Intervista al termine del Giro d’Italia al velocista di Abano che ha conquistato una vittoria in volata: «Bergamo la tappa più dura, che emozione trionfare al fotofinish su strade note»

Andrea Fin
Aggiornato alle 2 minuti di lettura

Alberto Dainese, padovano di Abano, ha vinto la tappa del Giro con traguardo a Caorle

 

Alberto Dainese ha chiuso con un quarto posto sul traguardo di Roma il suo secondo Giro d’Italia. Se lo scorso anno per il padovano di Abano Terme era stata la corsa della rivelazione al grande pubblico, quello targato 2023 è stato senza dubbio il Giro della consapevolezza. Per lui sono arrivati i complimenti del CT Daniele Bennati e pure quelli di un grande ex come Alessandro Petacchi.

Dopo il traguardo di Roma è tempo di bilanci. Come valuta il suo Giro?

«Sono partito con l’obiettivo di aiutare i compagni di squadra e di tirare le volate. Poi è arrivata la vittoria, una soddisfazione grande e, soprattutto, un risultato che mi serviva. In mezzo ci sono stati momenti difficili nei quali ho pensato anche al ritiro ma sono riuscito a superarli e questo mi ha reso più forte».

Il giorno più difficile?

«Senza dubbio la tappa di Bergamo. Credo sia stata la corsa più dura della mia vita, di certo quella in cui ho faticato di più. Da alcuni giorni avevo l’influenza intestinale, mi sono staccato, sono stato costretto a fermarmi più volte. Sono arrivato al traguardo ultimo ma entro il tempo massimo. Poi, per fortuna, c’è stato il giorno di riposo ed è come se fossi partito per un secondo Giro».

Un finale decisamente in crescendo per lei...

«Si nell’ultima settimana, nonostante le salite, stavo bene. Poi è arrivata la vittoria è questo mi ha dato tanto morale».

Un successo al fotofinish...

«Non mi era mai capitato di vincere per così poco. Dopo aver tagliato la linea ero convinto di aver fatto secondo ed ero un po’ deluso. In passato, tra gli juniores, avevo già perso al fotofinish per aver alzato le mani troppo presto e sapevo cosa significa perdere per pochi millimetri. Invece questa volta è andata bene».

Prima della partenza aveva annunciato di voler vincere a Caorle, obiettivo centrato come i migliori velocisti. Com’è andata?

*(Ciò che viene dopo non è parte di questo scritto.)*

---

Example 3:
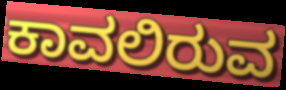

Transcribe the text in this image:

ಕಾವಲಿರುವ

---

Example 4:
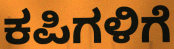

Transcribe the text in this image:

ಕಪಿಗಳಿಗೆ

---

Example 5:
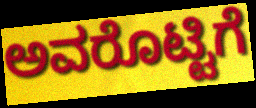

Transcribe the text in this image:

ಅವರೊಟ್ಟಿಗೆ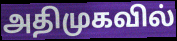
அதிமுகவில்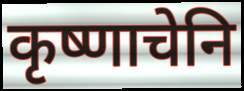
कृष्णाचेनिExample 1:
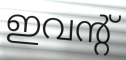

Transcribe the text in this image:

ഇവന്റ്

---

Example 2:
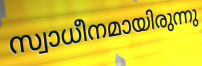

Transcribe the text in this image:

സ്വാധീനമായിരുന്നു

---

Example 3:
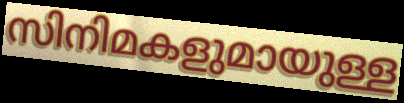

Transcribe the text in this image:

സിനിമകളുമായുള്ള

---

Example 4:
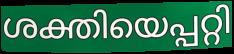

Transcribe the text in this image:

ശക്തിയെപ്പറ്റി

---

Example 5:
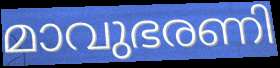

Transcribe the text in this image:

മാവുഭരണിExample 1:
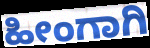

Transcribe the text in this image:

ಹೀಂಗಾಗಿ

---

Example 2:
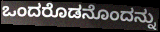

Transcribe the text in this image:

ಒಂದರೊಡನೊಂದನ್ನು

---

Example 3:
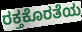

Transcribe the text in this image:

ರಕ್ತಕೊರತೆಯ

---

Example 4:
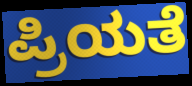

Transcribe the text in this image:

ಪ್ರಿಯತೆ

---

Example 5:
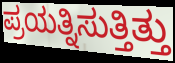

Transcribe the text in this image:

ಪ್ರಯತ್ನಿಸುತ್ತಿತ್ತುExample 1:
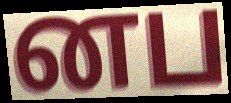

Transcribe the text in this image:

னப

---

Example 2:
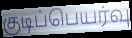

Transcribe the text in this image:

குடிப்பெயர்வு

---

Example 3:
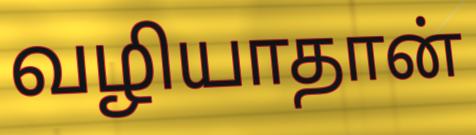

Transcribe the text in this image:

வழியாதான்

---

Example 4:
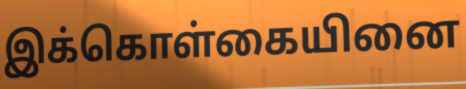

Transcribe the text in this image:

இக்கொள்கையினை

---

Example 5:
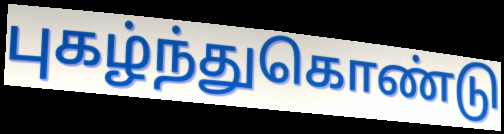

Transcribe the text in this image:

புகழ்ந்துகொண்டு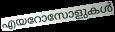
എയറോസോളുകൾ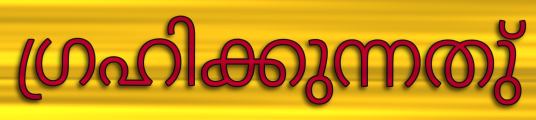
ഗ്രഹിക്കുന്നതു്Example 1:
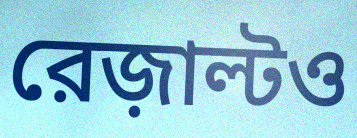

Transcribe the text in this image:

রেজ়াল্টও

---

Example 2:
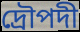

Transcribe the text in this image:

দ্রৌপদী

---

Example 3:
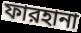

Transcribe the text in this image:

«Si correva sulle mie strade di casa, conoscevo anche le buche. La tappa è filata via liscia, la squadra ha fatto un lavoro stupendo per tenermi nelle prime posizioni. Purtroppo eravamo un po’ lunghi, per questo ho aspettato che partissero gli altri e sono partito».

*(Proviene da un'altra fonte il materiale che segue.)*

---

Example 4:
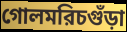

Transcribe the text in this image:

গোলমরিচগুঁড়া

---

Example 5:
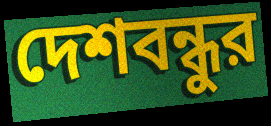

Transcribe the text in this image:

দেশবন্ধুরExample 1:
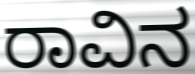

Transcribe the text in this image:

ರಾವಿನ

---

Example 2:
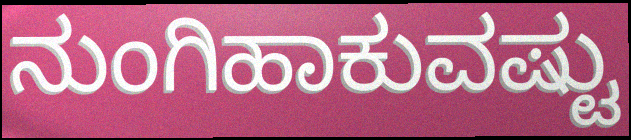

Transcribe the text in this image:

ನುಂಗಿಹಾಕುವಷ್ಟು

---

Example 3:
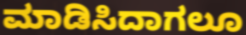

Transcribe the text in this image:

ಮಾಡಿಸಿದಾಗಲೂ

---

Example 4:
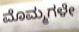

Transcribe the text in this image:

ಮೊಮ್ಮಗಳೇ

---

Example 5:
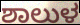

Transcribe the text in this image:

ಶಾಲುಳ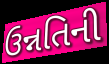
ઉન્નતિની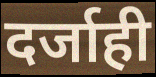
दर्जाहीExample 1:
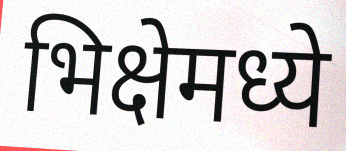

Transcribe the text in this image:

भिक्षेमध्ये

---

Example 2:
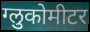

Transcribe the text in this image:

ग्लुकोमीटर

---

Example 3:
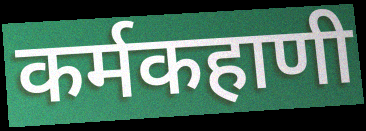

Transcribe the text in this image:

कर्मकहाणी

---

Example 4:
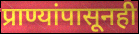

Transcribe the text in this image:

Una vittoria al Giro nel 2022 e una nel 2023: ora i big devono fare i conti anche con lei quando si arriva allo sprint...

«In realtà ho vinto lo scorso anno e poi, per diversi motivi, non sono più riuscito a ripetermi. Vincere una corsa all’anno per un velocista è troppo poco. Non sono stati 12 mesi facili, per questo ho accettato il ruolo che mi ha dato la squadra: se non puoi vincere è giusto mettersi al servizio degli altri».

Cosa le ha pesato di più in questi 12 mesi?

«Sicuramente dopo la vittoria a Reggio Emilia dello scorso anno c’erano tante aspettative nei miei confronti. Siamo andati al Tour ma non ero al 100% e dovevamo ancora sviluppare bene il treno: il miglior risultato è stato un terzo posto. È stata una delusione che mi ha fatto mettere in discussione tante cose. Sembrava quasi che quella vittoria fosse arrivata solo per caso o per fortuna...».

Invece quest’anno ha dimostrato che non era solo fortuna...

«Probabilmente non era solo fortuna. Ma avevo bisogno di conferme importanti. Quella di Caorle è stata una rivincita, ho dimostrato a me e agli altri che se faccio una volata qualcosa riesco a fare, non ci credevo nemmeno io fino a pochi giorni fa ora so che posso dire la mia».